Performance Issues

The following is a list of possible performance issues you may encounter.

When I run tens of jobs simultaneously, OpCenter performance is fine, but when I run hundreds of jobs simultaneously, OpCenter performance slows to unacceptable levels. Why?

This is an indication of insufficient resources. Check the following items.

Enter float config get scheduler.jobExecutorLimit to make sure the value is large enough to serve the requests
Use the "OpCenter Watcher" in the web interface to determine where the bottlenecks are (CPU, memory, IOPS, network, and so on)
Inspect opcenter.log to see whether any quota limits are reached

My Nextflow pipeline kicks off a large number of jobs that use the same container image. The jobs are slow to start. Why?

There may be several causes. If the container image is large (1GB or more), it can take several minutes to load from the image repository. Consider using a volume snapshot to cache a copy of the image. If the jobs are running on popular instance types in a busy CSP region, new jobs can be slow to start because the OpCenter must go through an extended process to find an available instance that meets the requirements. Consider changing the instance requirements in the pipeline or move the pipeline to a different region.

My job uses a large data set as input and it takes a long time to load. How can I speed things up?

Cloud-based object storage services, such as AWS S3, offer large capacity but relatively slow access speeds. Consider pre-staging the data on a high-performance local resource such as existing block storage device or an NFS server.

My pipeline jobs incur frequent reads and writes of data on AWS S3, and s3fs becomes extremely slow. How can I improve I/O performance?

Consider a high-performance distributed file system such as JuiceFS or Lustre, which can use S3 as the underlying data store.

My job incurs a lot of small file reads from, and writes to, a distributed file system. Performance is way below the advertised rates. How can I improve file system performance?

High-performance distributed file system, such as JuiceFS, use caching technology to improve read-write performance. Consider tuning caching parameters for your environment, for example, writing of large files. For high volumes of small file writes, consider turning on write-back caching.

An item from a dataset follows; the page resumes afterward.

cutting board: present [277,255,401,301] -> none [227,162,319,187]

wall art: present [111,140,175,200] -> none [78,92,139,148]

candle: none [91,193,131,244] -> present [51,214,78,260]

When I scale my computational pipeline from a hundred to several hundred simultaneous jobs, the pipeline sometimes fails. Why?

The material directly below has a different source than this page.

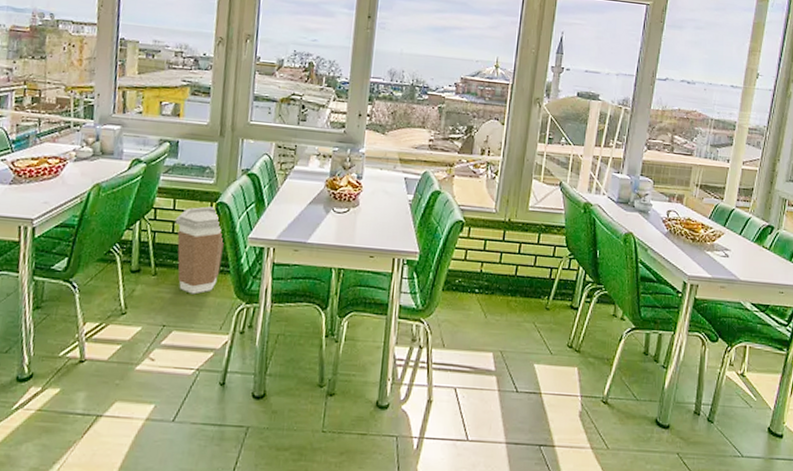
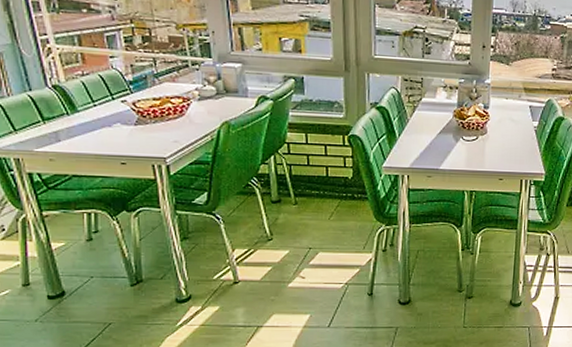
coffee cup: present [174,206,224,295] -> none [309,139,359,220]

AWS imposes Service Quotas on your account that impose limits on the resources allowed at any given time. Increase your account's Service Quotas.

I use an allow list to constrain the VM instance types, but sometimes jobs are slow to start. Why?

If the allow list overly constrains the allowed instance types and the OpCenter runs in a busy region, availability of spot instances that meet the constraints can be low. Loosen the constraints of the allow list or use an OpCenter in a different region.